§ STUDY QUESTIONS:
• 1. In the text on radio advertising copy, what does the author say to sell instead of features or benefits?
• 2. Pick up the text on radio advertising copy after its last sentence and keep writing it in the same voice.

START SOURCE TEXT

A longtime friend of mine who’s one of the best copywriters around took exception to my advice.

It might be helpful to share with you here my original statement, my friend’s objection, my rebuttal…and an additional rebuttal for today’s readers.

The Original Radio Advertising Maxim

Radio advertising copywriters long have been told, “Don’t sell features; sell benefits.”

Wrong.

Don’t sell features or benefits.

Sell the results the consumer will experience by using the advertised product or service.

One Reader’s Objection

Paul Myers, a copywriting legend who’s been at it since before the invention of the written word, replied:

“The expected change in state IS the benefit, Dan. [sigh]”

My Devastating Rebuttal

No, the expected change is not the same as the benefit.

To illustrate….

Feature: The all-new PoundsAway contains Miodyoxide-104, which speeds the human body’s metabolism.

Benefit: By increasing your body’s metabolic rate with PoundsAway, you’ll lose 20 pounds in 2 weeks.

Result: (Female) Now you can go shopping for a new bathing suit to wear at the beach this summer.*

Result: (Male) Now you won’t have to spend your entire summer vacation** holding in your stomach.

END SOURCE TEXT
START SUPPLIED MATERIAL

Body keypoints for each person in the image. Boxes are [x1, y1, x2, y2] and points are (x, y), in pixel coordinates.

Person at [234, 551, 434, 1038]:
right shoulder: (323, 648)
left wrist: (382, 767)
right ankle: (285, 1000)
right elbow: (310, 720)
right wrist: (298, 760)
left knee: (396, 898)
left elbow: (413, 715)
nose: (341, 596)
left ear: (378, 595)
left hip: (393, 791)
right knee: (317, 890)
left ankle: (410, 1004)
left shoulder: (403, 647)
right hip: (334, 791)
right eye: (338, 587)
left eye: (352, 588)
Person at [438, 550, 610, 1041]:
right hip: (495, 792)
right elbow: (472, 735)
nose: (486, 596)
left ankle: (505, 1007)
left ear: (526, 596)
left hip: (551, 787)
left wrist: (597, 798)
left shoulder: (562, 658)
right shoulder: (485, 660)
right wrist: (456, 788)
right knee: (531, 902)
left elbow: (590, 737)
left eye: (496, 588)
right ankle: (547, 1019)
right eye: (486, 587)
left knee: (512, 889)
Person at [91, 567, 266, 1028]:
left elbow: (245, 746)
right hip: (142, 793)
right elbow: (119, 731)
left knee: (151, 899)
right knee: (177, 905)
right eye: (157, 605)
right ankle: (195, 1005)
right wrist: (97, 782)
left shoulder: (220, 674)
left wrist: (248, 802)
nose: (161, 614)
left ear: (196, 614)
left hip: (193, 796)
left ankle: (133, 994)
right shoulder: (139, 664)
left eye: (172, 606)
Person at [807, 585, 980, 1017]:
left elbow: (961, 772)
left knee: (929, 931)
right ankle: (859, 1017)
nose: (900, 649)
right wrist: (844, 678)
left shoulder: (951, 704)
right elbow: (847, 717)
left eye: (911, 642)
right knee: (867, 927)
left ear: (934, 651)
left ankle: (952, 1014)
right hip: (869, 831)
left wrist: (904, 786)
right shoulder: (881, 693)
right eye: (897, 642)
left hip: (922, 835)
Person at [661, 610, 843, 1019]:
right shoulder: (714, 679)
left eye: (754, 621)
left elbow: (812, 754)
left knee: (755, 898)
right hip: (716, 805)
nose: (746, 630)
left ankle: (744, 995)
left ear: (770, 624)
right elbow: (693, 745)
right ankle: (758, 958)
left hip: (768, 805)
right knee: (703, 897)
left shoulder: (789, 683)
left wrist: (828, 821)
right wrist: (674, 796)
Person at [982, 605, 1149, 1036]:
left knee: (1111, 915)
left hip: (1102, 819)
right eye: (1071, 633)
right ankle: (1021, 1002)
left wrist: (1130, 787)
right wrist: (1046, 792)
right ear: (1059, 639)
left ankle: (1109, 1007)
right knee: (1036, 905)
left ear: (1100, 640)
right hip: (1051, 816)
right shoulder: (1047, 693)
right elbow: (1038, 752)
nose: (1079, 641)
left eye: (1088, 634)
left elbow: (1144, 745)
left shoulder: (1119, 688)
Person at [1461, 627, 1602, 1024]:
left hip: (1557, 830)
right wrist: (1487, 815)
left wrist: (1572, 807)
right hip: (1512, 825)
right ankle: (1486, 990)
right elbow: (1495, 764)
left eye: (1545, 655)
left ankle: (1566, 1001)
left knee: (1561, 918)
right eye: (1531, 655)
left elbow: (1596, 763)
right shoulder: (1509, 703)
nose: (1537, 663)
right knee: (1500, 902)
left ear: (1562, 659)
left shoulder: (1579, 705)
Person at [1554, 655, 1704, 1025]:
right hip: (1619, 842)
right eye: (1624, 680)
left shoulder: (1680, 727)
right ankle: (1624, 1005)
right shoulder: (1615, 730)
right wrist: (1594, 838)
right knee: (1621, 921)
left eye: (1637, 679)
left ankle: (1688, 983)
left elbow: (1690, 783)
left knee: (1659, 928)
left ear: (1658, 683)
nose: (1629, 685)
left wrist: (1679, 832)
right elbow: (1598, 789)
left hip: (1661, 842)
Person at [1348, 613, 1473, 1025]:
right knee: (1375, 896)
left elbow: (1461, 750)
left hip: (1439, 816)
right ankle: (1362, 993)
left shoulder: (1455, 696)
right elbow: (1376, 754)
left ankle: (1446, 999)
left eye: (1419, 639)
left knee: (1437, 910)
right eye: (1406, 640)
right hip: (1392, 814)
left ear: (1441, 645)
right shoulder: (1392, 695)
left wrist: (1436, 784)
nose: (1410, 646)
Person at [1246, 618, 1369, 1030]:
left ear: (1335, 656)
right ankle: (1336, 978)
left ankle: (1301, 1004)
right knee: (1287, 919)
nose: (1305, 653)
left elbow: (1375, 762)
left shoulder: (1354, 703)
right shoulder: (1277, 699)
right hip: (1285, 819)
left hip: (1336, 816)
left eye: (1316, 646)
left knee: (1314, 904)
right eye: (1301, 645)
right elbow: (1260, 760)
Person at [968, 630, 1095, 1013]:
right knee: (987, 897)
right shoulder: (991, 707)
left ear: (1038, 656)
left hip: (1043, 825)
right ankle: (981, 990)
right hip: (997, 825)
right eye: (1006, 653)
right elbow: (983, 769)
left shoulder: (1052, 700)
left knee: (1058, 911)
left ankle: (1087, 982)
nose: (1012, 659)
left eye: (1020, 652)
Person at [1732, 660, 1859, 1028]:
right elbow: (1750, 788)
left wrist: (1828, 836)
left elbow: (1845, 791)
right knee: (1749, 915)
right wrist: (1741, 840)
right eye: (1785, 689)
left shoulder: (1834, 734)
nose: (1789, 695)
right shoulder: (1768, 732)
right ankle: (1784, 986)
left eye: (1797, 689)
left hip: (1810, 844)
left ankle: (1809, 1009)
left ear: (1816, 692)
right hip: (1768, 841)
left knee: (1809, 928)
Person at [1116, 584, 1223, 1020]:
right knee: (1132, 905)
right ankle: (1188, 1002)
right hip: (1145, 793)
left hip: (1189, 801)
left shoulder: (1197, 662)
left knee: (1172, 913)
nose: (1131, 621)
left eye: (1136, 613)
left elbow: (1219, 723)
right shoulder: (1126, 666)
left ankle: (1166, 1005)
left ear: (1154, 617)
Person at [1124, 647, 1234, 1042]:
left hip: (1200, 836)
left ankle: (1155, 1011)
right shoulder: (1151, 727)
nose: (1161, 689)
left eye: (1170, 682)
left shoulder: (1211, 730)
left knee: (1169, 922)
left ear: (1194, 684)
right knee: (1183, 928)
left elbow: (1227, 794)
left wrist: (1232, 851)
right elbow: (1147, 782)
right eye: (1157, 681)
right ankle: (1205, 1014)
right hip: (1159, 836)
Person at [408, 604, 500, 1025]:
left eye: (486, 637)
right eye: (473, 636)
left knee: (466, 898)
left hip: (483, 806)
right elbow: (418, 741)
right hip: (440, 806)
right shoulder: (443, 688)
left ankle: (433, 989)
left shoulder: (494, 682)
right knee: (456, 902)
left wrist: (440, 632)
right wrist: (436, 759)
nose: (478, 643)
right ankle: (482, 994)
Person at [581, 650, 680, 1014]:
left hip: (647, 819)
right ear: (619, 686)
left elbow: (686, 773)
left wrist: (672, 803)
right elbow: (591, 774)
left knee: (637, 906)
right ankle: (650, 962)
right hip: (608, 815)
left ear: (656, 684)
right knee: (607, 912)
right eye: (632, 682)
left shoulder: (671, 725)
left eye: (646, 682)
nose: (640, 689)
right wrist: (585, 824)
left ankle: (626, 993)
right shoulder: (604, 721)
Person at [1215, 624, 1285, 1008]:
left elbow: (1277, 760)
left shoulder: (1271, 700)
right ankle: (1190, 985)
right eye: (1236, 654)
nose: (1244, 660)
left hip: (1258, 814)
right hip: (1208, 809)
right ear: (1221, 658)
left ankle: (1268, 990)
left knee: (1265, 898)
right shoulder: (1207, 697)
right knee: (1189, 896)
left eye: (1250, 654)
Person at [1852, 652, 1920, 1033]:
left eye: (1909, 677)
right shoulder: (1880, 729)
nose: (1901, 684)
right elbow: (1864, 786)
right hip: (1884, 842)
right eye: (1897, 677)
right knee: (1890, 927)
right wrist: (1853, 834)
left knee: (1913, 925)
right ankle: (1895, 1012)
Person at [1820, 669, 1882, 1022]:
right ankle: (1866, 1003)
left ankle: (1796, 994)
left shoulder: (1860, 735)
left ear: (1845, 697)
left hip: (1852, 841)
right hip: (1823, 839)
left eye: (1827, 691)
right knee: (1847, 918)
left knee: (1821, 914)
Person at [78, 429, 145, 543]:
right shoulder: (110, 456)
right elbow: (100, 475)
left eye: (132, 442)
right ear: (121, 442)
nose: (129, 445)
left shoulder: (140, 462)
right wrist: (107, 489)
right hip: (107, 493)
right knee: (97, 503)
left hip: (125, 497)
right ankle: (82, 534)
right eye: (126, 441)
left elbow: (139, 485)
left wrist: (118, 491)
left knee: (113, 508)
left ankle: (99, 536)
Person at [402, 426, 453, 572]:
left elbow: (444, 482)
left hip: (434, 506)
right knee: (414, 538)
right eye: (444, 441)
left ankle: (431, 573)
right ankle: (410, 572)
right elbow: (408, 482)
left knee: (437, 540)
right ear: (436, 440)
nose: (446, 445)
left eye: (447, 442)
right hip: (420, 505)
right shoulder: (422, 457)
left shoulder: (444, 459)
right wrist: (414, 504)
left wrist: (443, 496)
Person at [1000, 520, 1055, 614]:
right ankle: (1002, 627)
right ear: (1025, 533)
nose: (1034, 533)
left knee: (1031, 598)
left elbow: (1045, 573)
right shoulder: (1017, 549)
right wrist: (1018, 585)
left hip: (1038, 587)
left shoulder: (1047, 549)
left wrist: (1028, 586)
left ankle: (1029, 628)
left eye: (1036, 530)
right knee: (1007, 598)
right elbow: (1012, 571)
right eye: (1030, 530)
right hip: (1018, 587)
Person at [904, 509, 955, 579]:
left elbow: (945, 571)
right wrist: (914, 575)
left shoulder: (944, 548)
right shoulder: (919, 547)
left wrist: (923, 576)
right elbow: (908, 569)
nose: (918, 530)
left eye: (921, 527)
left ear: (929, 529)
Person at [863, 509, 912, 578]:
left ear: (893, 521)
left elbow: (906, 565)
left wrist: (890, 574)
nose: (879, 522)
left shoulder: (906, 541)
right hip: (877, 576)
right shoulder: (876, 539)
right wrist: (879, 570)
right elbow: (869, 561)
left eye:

END SUPPLIED MATERIAL

§ SET OF ANSWERS:
• 1. The results the consumer will experience by using the advertised product or service.

• 2.
(*More than one source has explained to me that “shopping for a new bathing suit” is a far greater motivator than wearing a new bathing suit. Otherwise, I would tout the result as “now you can wear even your most revealing bathing suit on the beach.”)

(**“Vacation” is a term that few radio people will understand. If I knew what it meant, I would tell you.)

One More Feature – Benefit – Results Example

Often in my radio copywriting seminars I’ll offer this illustration…. 

Feature:  The automobile has four doors.

Benefit:  Because the automobile has four doors, it’s easier for people to get out of the backseat more easily and quickly.

Results:  So when you’re picking up your kids at school, they’ll be able to climb into the backseat so fast that the impatient carpool parent behind you won’t even have the time to honk at you before you’re driving away.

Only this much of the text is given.